Saved data entries
╔══
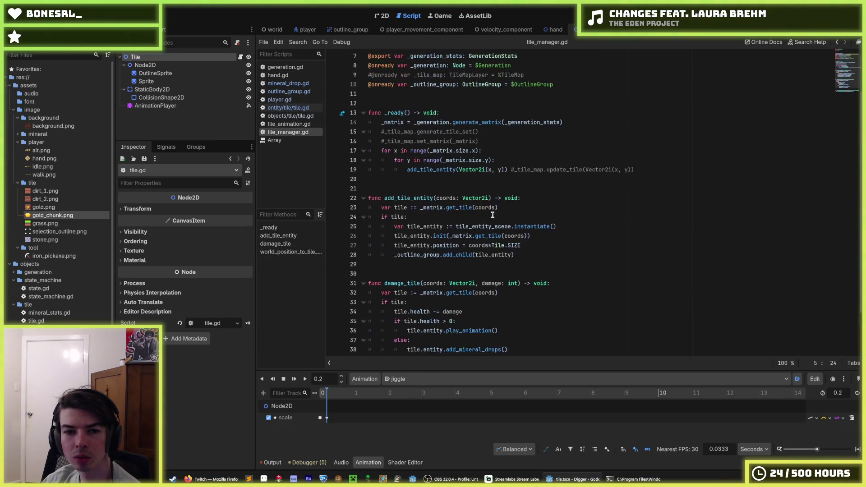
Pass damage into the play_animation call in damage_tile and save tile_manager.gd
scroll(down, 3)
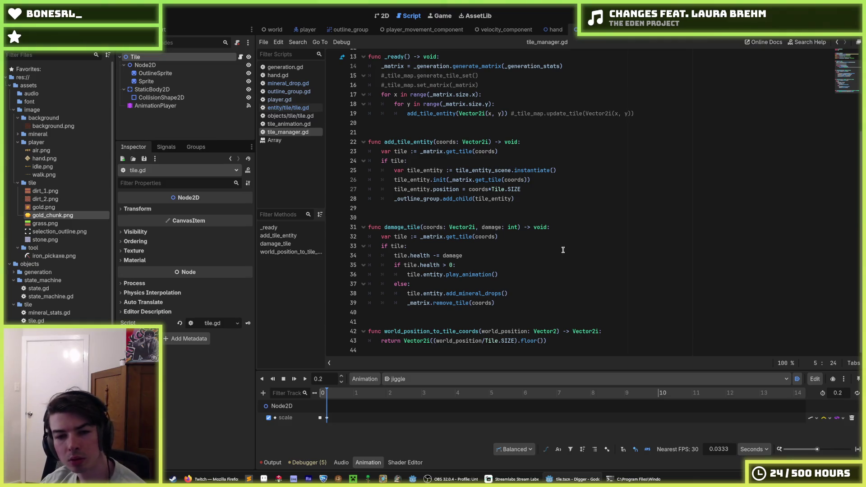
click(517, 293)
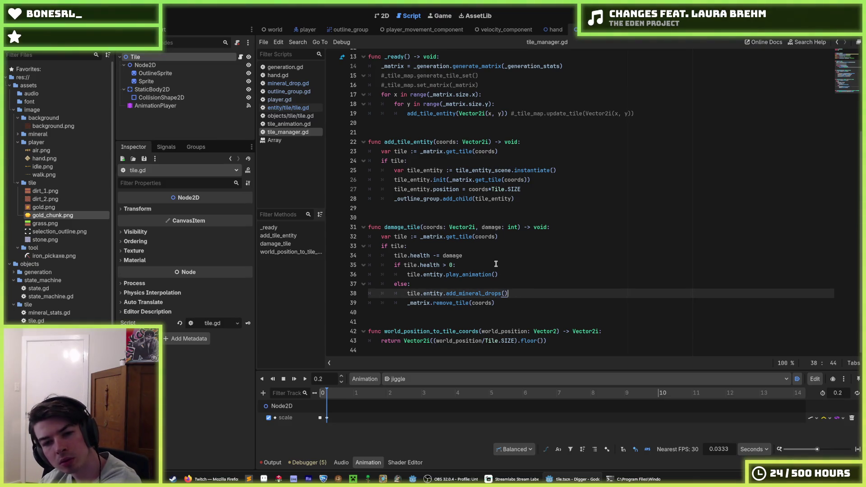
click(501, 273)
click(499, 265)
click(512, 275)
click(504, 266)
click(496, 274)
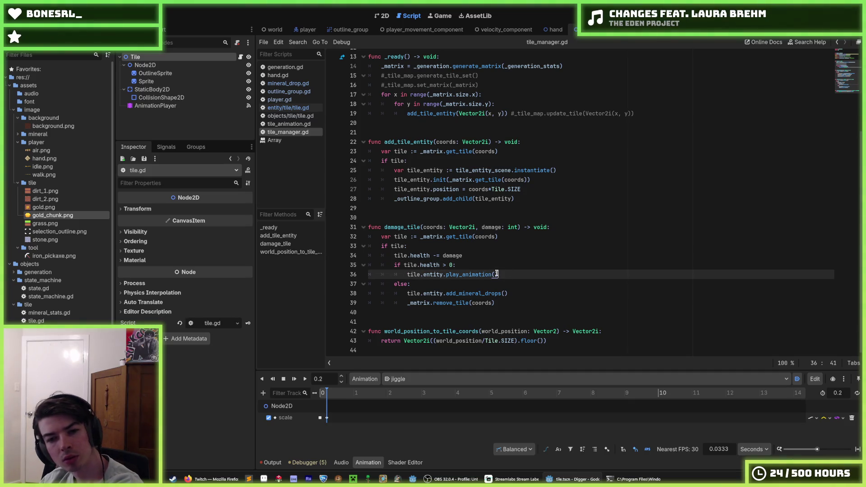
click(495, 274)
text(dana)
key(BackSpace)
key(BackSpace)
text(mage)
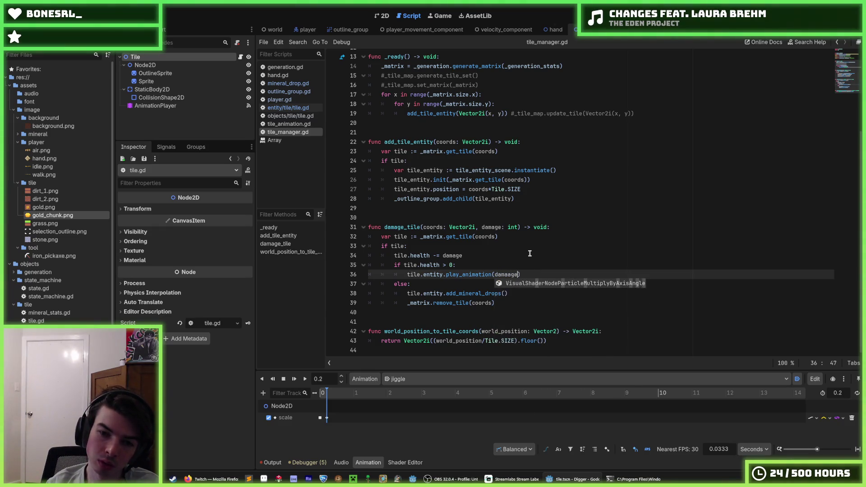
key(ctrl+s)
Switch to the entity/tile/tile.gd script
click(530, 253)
╚══
TASK TO CARRY OUT » Drop the pictures and reproduce the rest of the data exactly.

SOLUTION TO THIS EXERCISE »
Pass damage into the play_animation call in damage_tile and save tile_manager.gd
scroll(down, 3)
click(517, 293)
click(501, 273)
click(499, 265)
click(512, 275)
click(504, 266)
click(496, 274)
click(495, 274)
text(dana)
key(BackSpace)
key(BackSpace)
text(mage)
key(ctrl+s)
Switch to the entity/tile/tile.gd script
click(530, 253)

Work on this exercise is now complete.